Le principe selon lequel la République ne subventionne aucun culte, inscrit à l'article 2 de la loi de 1905, n'étant pas retenu par le Conseil constitutionnel dans sa définition du principe de laïcité en 2013, n'a qu'une valeur législative : il peut donc y être dérogé par la loi. L'interdiction de rémunérer le ministre d'un culte doit ainsi être distinguée de l'interdiction de subventionner un culte, à laquelle le législateur n'est pas tenu.

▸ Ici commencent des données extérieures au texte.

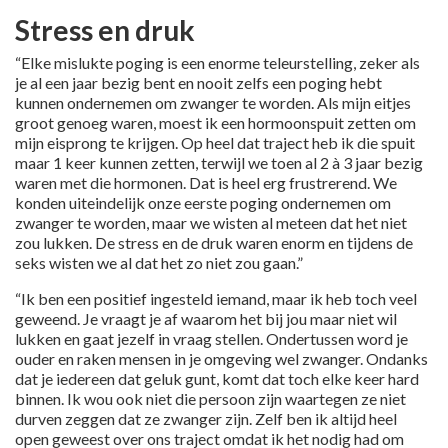
Stress en druk
“Elke mislukte poging is een enorme teleurstelling, zeker als
je al een jaar bezig bent en nooit zelfs een poging hebt
kunnen ondernemen om zwanger te worden. Als mijn eitjes
groot genoeg waren, moest ik een hormoonspuit zetten om
mijn eisprong te krijgen. Op heel dat traject heb ik die spuit
maar 1 keer kunnen zetten, terwijl we toen al 2 à 3 jaar bezig
waren met die hormonen. Dat is heel erg frustrerend. We
konden uiteindelijk onze eerste poging ondernemen om
zwanger te worden, maar we wisten al meteen dat het niet
zou lukken. De stress en de druk waren enorm en tijdens de
seks wisten we al dat het zo niet zou gaan.”
“Ik ben een positief ingesteld iemand, maar ik heb toch veel
geweend. Je vraagt je af waarom het bij jou maar niet wil
lukken en gaat jezelf in vraag stellen. Ondertussen word je
ouder en raken mensen in je omgeving wel zwanger. Ondanks
dat je iedereen dat geluk gunt, komt dat toch elke keer hard
binnen. Ik wou ook niet die persoon zijn waartegen ze niet
durven zeggen dat ze zwanger zijn. Zelf ben ik altijd heel
open geweest over ons traject omdat ik het nodig had om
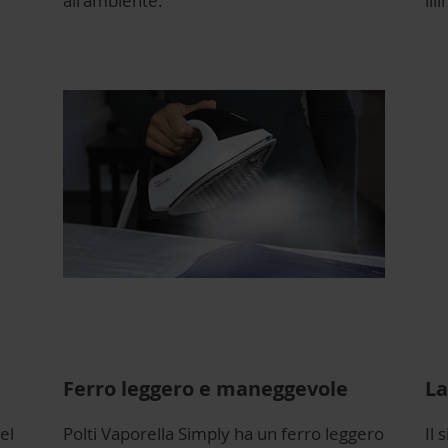
all'ambiente.
ill
Ferro leggero e maneggevole
La
el
Polti Vaporella Simply ha un ferro leggero
Il 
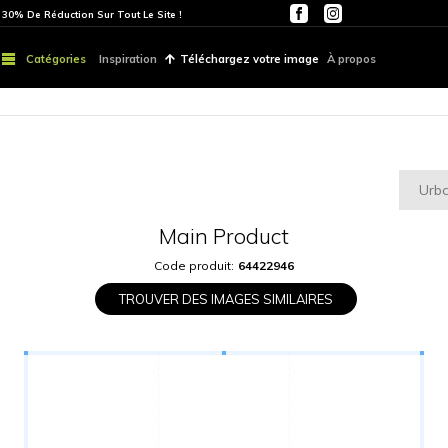
ITE
PARTOUT | 30% De Réduction Sur Tout Le Site !
Catégories
Inspiration
Téléchargez vo
Main Produ
Code produit:
6442
TROUVER DES IMAGES S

En retenant cette distinction dans son explicitation du principe de laïcité, le Conseil constitutionnel n'a donc pas invalidé les dispositions législatives qui permettent, de façon directe ou indirecte, de subventionner les cultes, contribuant ainsi à préserver une situation pacifiée entre les cultes et l'État.

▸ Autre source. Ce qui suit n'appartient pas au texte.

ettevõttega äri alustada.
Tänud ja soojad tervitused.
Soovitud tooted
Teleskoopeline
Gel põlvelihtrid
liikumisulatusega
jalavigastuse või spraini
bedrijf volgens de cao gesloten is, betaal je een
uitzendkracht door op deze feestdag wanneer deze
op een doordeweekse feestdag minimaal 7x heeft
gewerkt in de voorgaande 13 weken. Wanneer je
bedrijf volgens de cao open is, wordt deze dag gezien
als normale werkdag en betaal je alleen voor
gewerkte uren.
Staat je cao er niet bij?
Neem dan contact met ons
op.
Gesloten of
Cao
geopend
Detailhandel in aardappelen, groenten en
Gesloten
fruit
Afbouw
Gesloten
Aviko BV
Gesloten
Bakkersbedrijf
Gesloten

Adopter cette proposition de loi constitutionnelle rendrait inconstitutionnels les avantages fiscaux accordés aux associations cultuelles, la déductibilité des dons, les baux emphytéotiques ou les garanties d'emprunt que peuvent consentir les collectivités territoriales et les diverses aides directes ou indirectes reconnues par la jurisprudence du Conseil d'État ; sans parler des conventions passées avec l'enseignement privé confessionnel.

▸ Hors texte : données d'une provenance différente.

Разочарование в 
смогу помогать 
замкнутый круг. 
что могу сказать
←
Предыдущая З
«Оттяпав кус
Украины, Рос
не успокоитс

Je pourrais affiner encore cette analyse juridique, qui appelle, à mon sens, une vigilance toute particulière. Le droit des cultes, auquel s'attache la loi de 1905, aboutit aujourd'hui à une séparation apaisée, tempérée par certaines dérogations. Il me paraît essentiel de préserver cet équilibre, sans susciter les controverses juridiques que soulèverait immanquablement l'introduction des deux premiers articles de la loi de 1905 dans notre Constitution.
Depuis la dernière révision de 2008, l'idée de réviser la Constitution devient une pratique un peu inflationniste. Pas moins de cinq textes ont été déposés depuis 2012, dont aucun n'a abouti, sans compter celui dont nous serons bientôt saisis. N'oublions pas que la Constitution est notre loi fondamentale et évitons de la transformer, en lui imprimant un mouvement constant, à l'image du code civil ou du code pénal, en un simple « code de la République ».
Si nous pouvons très largement partager les préoccupations qui motivent la proposition de loi constitutionnelle de nos collègues, introduire dans notre Constitution le titre Ier de la loi de 1905 n'y répondrait pas. C'est pourquoi je vous invite à repousser ce texte, pour envisager d'autres solutions propres à répondre aux préoccupations bien réelles que soulève le communautarisme.